=== Brano del documento ===

Qualcuno glielo deve dire a Zingaretti. Intento nel suo improbo compito di togliere dagli abiti del Pd l’odore della Leopolda, deve guardarsi dal ritorno del renzicalcatismo. Sì, perché quello stile comunicativo che impastò politica e psicoanalisi contribuendo, tra le altre cose, alla disfatta di Telemaco, ha fatto di nuovo la sua comparsa.
Via radio Recalcati ha riproposto l’ennesima variante del canovaccio che prevede la messa a fuoco dell’avversario attraverso la lente analitica. Stavolta, in modo pacato. Non siamo più alle grida di incestuosità verso il polo grillino, alle mummie o alle sgarbatezze verso Di Maio. Oggi, con garbo, ci dice di poter dare soltanto ‘un giudizio clinico molto sommario’ . Cambia dunque il tono, ma non la sostanza. Sostenendo che Berlusconi e Salvini non li vedrebbe sul suo lettino (sic!), relegandoli dunque al rango di ‘inanalizzabili’, non cade stavolta nella patologizzazzione dell’avversario, ma inaugura il tempo dell’ inquadramento analitico ‘a loro insaputa’. E se i suddetti di fare un’analisi, con Recalcati non ne volessero sapere?
Questo ripropone una questione topica per chi si occupa di psicoanalisi. Perché ci sia analisi, ci vuole una domanda. E noi non sappiamo se essi l’abbiamo mai fatta, o se invece su un lettino questi ci vadano regolarmente. L’analisi non è un raddrizzamento ortopedico, né la trasformazione di un individuo in un qualcosa che assomigli all’Ideale che l’analista ne ha. Il lettino è un luogo simbolico intriso di laicità, o almeno dovrebbe essere, sul quale si può sdraiare chi fa il pugno chiuso così come chi saluta romanamente. Credevamo che la fallimentare tendenza a inquadrare l’avversario a suon di dsm fosse finita col renzismo. Ma ci sbagliavamo.
Dunque mi permetto di dare alcuni consigli, non richiesti, a Zingaretti.

=== I dati ===

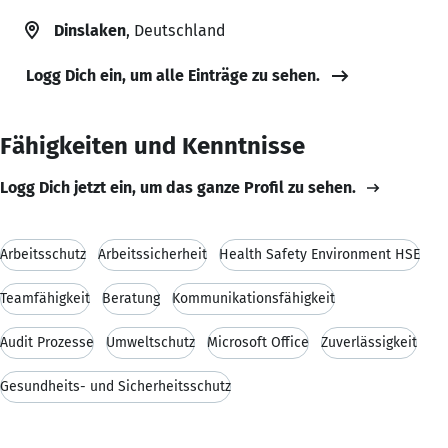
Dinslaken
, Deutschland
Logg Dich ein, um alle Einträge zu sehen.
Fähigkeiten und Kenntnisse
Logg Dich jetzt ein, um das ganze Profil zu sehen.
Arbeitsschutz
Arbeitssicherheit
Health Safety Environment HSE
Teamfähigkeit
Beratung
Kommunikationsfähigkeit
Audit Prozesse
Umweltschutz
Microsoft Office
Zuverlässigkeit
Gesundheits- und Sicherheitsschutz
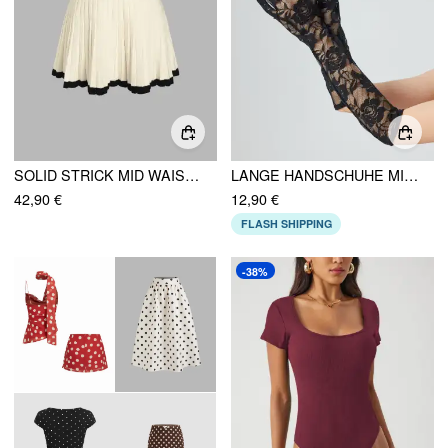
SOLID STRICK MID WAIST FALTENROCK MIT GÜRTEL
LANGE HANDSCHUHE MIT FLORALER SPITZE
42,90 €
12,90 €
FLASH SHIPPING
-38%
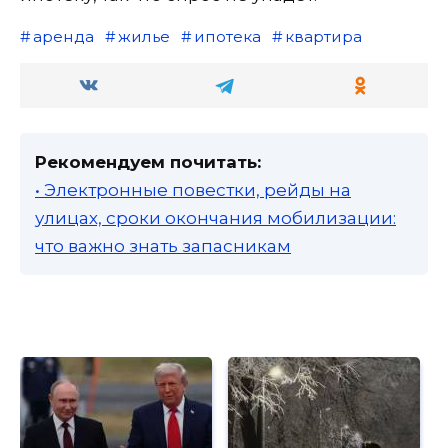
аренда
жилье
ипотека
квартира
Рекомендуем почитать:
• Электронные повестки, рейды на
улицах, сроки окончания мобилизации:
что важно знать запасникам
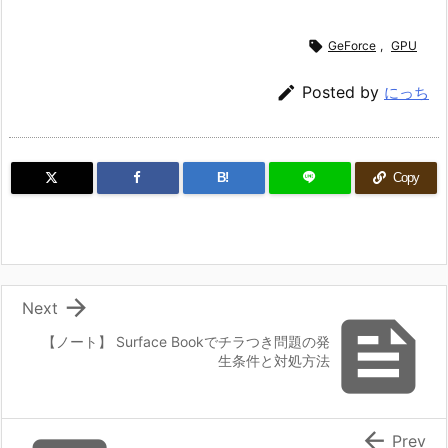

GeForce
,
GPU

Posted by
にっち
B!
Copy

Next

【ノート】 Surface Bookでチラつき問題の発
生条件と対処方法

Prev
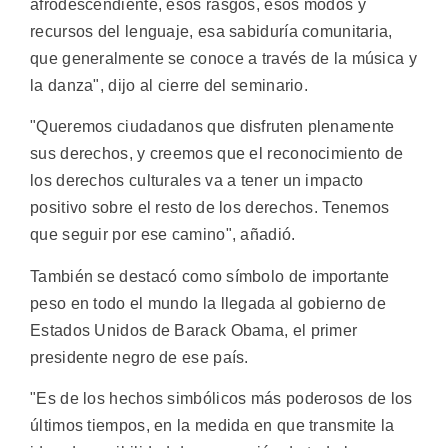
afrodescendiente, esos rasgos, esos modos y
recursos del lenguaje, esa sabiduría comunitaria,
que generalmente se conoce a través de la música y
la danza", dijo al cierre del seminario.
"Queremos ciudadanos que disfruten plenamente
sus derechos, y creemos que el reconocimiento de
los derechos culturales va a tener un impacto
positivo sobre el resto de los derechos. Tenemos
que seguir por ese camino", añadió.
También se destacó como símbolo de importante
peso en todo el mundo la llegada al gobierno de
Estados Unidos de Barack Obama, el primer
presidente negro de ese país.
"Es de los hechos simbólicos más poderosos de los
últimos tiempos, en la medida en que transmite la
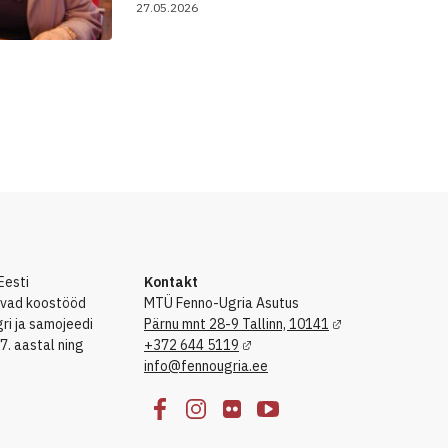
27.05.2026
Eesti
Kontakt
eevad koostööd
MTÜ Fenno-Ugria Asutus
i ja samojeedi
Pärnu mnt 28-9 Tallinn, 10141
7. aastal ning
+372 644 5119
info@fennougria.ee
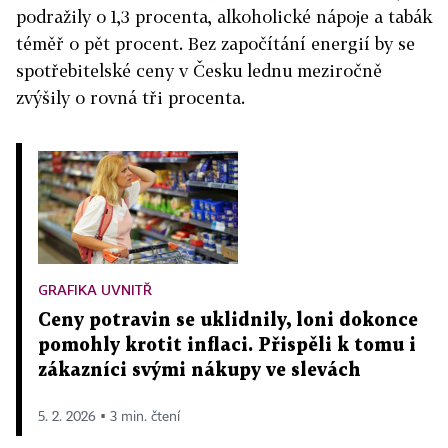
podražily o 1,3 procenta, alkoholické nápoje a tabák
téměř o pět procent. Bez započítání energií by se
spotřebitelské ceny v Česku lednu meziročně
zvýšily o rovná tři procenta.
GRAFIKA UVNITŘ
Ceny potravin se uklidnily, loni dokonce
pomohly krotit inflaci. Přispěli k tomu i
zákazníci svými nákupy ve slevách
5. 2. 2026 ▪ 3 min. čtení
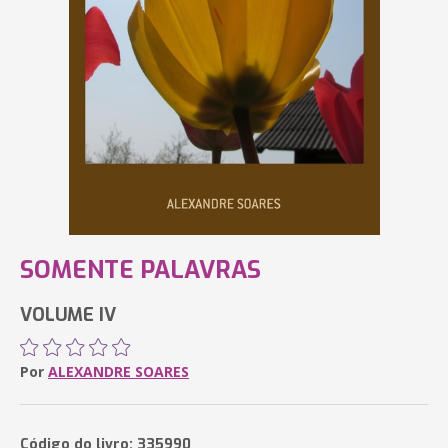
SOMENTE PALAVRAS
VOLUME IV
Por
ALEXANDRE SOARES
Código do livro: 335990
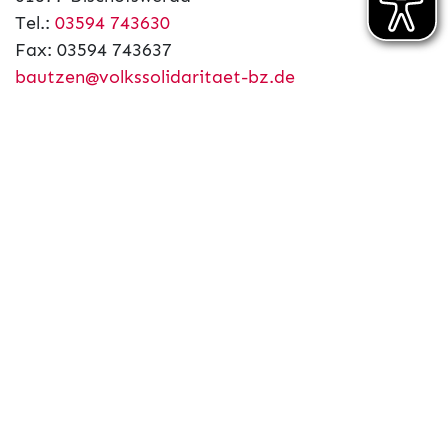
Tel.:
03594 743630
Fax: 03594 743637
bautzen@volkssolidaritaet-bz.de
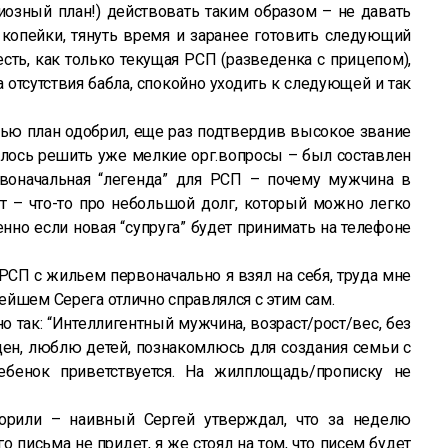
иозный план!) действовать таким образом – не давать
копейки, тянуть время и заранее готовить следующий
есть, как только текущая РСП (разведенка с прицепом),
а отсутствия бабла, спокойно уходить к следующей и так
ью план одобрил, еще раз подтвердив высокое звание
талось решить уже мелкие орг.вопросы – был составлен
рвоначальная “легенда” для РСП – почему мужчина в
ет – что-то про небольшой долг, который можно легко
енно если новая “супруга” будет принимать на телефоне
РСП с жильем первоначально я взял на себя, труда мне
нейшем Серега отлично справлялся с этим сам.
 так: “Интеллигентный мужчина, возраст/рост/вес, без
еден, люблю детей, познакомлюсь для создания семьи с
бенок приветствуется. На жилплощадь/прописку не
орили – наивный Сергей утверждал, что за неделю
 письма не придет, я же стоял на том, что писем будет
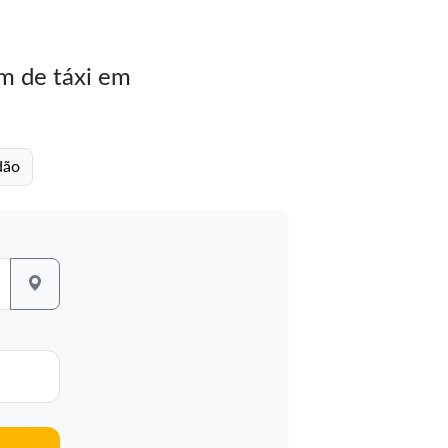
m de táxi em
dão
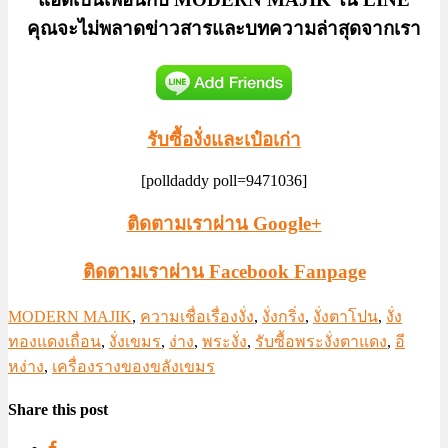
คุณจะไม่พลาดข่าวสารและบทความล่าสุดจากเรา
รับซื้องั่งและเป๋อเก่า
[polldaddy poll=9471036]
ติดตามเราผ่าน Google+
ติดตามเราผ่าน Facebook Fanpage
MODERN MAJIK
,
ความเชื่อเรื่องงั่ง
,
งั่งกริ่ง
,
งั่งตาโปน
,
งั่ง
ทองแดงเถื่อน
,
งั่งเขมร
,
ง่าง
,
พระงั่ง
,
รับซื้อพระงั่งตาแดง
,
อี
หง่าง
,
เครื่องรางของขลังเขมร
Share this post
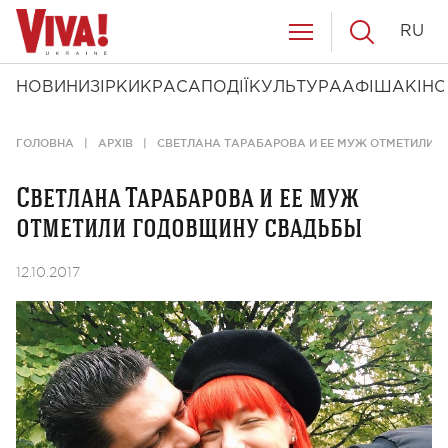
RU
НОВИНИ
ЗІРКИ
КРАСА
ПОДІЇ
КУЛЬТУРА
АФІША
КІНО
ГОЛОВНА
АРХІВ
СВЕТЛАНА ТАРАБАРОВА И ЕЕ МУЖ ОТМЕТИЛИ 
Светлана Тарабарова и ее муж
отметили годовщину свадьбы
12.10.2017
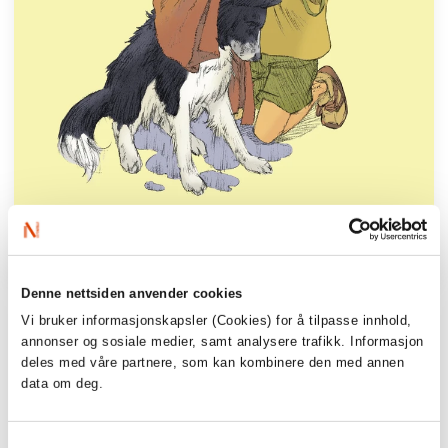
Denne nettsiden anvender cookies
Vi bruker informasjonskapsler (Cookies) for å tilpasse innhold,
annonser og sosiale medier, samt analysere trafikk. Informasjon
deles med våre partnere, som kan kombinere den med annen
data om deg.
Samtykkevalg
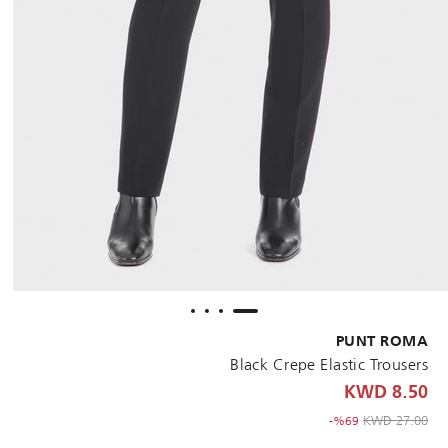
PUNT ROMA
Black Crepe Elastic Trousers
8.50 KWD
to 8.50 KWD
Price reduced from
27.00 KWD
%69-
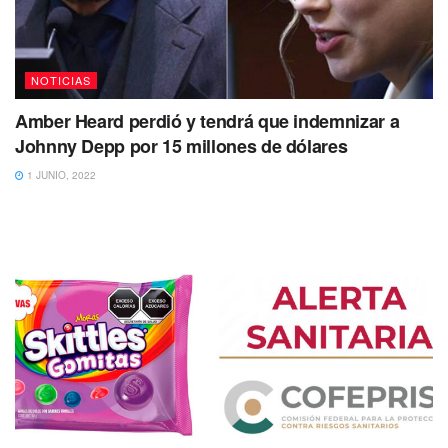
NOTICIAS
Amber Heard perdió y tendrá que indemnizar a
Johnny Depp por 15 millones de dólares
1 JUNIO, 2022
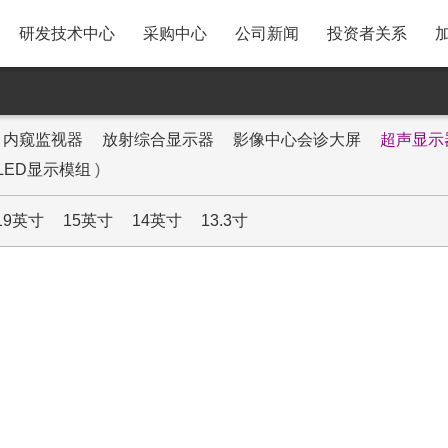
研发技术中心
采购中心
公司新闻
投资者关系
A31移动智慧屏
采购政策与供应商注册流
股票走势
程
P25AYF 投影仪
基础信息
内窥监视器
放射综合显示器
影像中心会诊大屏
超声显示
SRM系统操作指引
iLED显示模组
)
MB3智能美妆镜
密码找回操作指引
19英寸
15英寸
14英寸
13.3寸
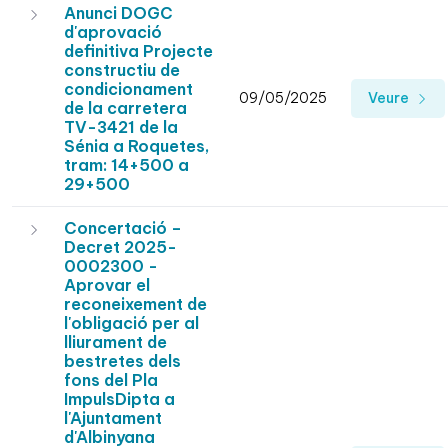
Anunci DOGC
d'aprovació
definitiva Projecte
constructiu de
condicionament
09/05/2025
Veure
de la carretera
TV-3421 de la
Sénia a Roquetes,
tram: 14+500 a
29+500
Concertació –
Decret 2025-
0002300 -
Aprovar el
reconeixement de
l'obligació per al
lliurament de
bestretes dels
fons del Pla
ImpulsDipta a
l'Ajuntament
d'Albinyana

===

▶ **Problema da risolvere**:
Riscrivi la parte dell'articolo tra "Questo ripropone una" e "Ma ci sbagliavamo.", estremi inclusi, mettendo "divano" al posto di "lettino".

▶ **Risultato dell esercizio**:
Questo ripropone una questione topica per chi si occupa di psicoanalisi. Perché ci sia analisi, ci vuole una domanda. E noi non sappiamo se essi l’abbiamo mai fatta, o se invece su un divano questi ci vadano regolarmente. L’analisi non è un raddrizzamento ortopedico, né la trasformazione di un individuo in un qualcosa che assomigli all’Ideale che l’analista ne ha. Il divano è un luogo simbolico intriso di laicità, o almeno dovrebbe essere, sul quale si può sdraiare chi fa il pugno chiuso così come chi saluta romanamente. Credevamo che la fallimentare tendenza a inquadrare l’avversario a suon di dsm fosse finita col renzismo. Ma ci sbagliavamo.